Julius Sacrovir was a Gaulish nobleman of the Aedui tribe and a member of the gens Julia. Alongside Julius Florus, a leader of the Treveri, he led in Gaul in a revolt against the Romans. After being defeated in battle Sacrovir fled to Augustodunum and committed suicide there.

== Gallic Revolt ==
Sacrovir, Florus, and other Gauls rebelled against the Romans in 21 AD due to their prohibitions of Gaulish druidism, and their bankrupting of Gaulish nobles through large confiscations of wealth. Their plan was to use Florus to rouse the Belgae, while Sacrovir roused the rest of the Gauls.
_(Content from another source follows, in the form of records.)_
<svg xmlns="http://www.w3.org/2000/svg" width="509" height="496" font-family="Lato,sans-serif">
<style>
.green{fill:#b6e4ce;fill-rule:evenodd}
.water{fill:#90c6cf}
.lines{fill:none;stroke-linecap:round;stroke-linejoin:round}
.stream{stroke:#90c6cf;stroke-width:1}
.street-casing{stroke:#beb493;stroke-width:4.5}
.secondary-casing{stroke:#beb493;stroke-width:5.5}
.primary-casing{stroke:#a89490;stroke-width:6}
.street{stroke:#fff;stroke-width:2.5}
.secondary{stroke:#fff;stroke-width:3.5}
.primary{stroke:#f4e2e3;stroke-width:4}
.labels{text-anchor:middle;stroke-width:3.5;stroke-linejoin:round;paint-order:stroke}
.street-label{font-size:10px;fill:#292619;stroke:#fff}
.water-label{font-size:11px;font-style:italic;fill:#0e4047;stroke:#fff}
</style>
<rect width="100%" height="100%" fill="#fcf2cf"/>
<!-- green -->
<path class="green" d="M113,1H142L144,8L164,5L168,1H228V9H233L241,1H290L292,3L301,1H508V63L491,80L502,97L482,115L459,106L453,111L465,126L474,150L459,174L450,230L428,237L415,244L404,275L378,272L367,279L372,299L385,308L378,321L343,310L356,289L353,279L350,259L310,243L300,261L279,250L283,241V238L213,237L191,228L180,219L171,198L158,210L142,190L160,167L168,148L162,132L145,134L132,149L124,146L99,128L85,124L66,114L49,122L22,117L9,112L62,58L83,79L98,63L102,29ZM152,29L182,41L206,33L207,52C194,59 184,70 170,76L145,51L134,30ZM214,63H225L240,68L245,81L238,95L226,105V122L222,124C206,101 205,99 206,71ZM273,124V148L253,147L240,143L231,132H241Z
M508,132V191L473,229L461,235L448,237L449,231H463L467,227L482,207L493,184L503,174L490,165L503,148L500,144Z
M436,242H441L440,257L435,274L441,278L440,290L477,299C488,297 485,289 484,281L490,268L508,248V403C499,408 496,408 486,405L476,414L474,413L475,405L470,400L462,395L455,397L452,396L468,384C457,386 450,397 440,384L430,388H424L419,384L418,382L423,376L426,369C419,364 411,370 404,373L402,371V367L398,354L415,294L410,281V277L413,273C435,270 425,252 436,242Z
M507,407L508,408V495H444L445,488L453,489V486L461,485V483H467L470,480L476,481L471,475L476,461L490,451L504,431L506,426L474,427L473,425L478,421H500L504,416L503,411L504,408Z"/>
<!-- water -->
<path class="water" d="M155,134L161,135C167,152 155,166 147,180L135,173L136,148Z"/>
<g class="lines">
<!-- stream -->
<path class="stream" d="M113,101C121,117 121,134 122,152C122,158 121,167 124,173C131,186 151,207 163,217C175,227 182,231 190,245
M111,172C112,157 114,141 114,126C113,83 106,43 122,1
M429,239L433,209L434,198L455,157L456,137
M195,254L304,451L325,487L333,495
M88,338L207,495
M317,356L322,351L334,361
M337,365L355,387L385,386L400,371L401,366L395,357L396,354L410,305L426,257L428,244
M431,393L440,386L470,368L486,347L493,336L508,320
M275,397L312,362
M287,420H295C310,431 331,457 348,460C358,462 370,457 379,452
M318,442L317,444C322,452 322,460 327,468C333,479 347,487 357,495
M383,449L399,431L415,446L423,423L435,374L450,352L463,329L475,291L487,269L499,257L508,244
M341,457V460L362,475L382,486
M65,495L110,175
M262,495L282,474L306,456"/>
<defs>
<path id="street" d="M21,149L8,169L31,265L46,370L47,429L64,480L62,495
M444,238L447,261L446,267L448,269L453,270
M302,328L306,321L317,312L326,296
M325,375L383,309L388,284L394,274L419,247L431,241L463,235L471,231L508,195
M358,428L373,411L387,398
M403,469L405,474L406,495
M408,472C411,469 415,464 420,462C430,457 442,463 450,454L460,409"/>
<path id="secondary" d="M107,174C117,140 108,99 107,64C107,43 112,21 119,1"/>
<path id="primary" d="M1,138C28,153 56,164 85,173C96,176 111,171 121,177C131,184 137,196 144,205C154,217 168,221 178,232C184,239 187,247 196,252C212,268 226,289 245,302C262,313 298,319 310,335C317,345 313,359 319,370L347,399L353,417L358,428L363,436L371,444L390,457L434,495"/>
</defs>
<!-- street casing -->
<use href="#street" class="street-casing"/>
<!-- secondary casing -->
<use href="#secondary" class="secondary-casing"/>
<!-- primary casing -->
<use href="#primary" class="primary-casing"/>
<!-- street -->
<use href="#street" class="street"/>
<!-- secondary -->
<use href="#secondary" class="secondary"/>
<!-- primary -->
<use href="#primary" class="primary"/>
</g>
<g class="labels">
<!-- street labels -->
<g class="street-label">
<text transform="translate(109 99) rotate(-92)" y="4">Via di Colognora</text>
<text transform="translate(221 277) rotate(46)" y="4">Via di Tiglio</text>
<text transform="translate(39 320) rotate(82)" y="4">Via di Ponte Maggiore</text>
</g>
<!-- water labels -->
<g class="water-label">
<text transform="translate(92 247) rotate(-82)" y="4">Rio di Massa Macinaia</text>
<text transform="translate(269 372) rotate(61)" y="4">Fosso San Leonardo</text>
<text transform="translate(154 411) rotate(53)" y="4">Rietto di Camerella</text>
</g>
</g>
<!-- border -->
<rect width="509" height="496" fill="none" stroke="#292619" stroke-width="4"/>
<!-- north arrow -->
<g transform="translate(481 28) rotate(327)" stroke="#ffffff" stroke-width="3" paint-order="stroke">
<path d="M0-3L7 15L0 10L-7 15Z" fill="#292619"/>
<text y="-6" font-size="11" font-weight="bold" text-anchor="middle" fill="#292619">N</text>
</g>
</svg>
Florus began the war by raising a regiment of Treviri horsemen, which he would use to massacre Roman merchants. His army was met by Julius Indus at the Ardennes Forest; during this battle Florus was killed. At the beginning Sacrovir wished to feign an alliance with the Romans, which led to him fighting against the Gauls. Sacrovir would later raise an army of around fifty thousand men to take back the city of Augustodunum, which was the capital of his tribe. In response Roman general Acillius Aviola raised a Cohort of six hundred soldiers and went to subdue the Gauls. He was successful in several provinces. Another commander named Visellius Varo quelled an insurrection at Tours. Gaius Silius, who was an officer in the Legio I Germanica, was the general who defeated Sacrovir in battle. Afterwards, he fled to Augustodunum. Fearing that he would be delivered to the Romans, he withdrew to a villa near the city with his most loyal followers and committed suicide there. His followers also committed suicide with their swords after having set fire to the villa. Julius Sacrovir's defeat was commemorated by a triumphal arch.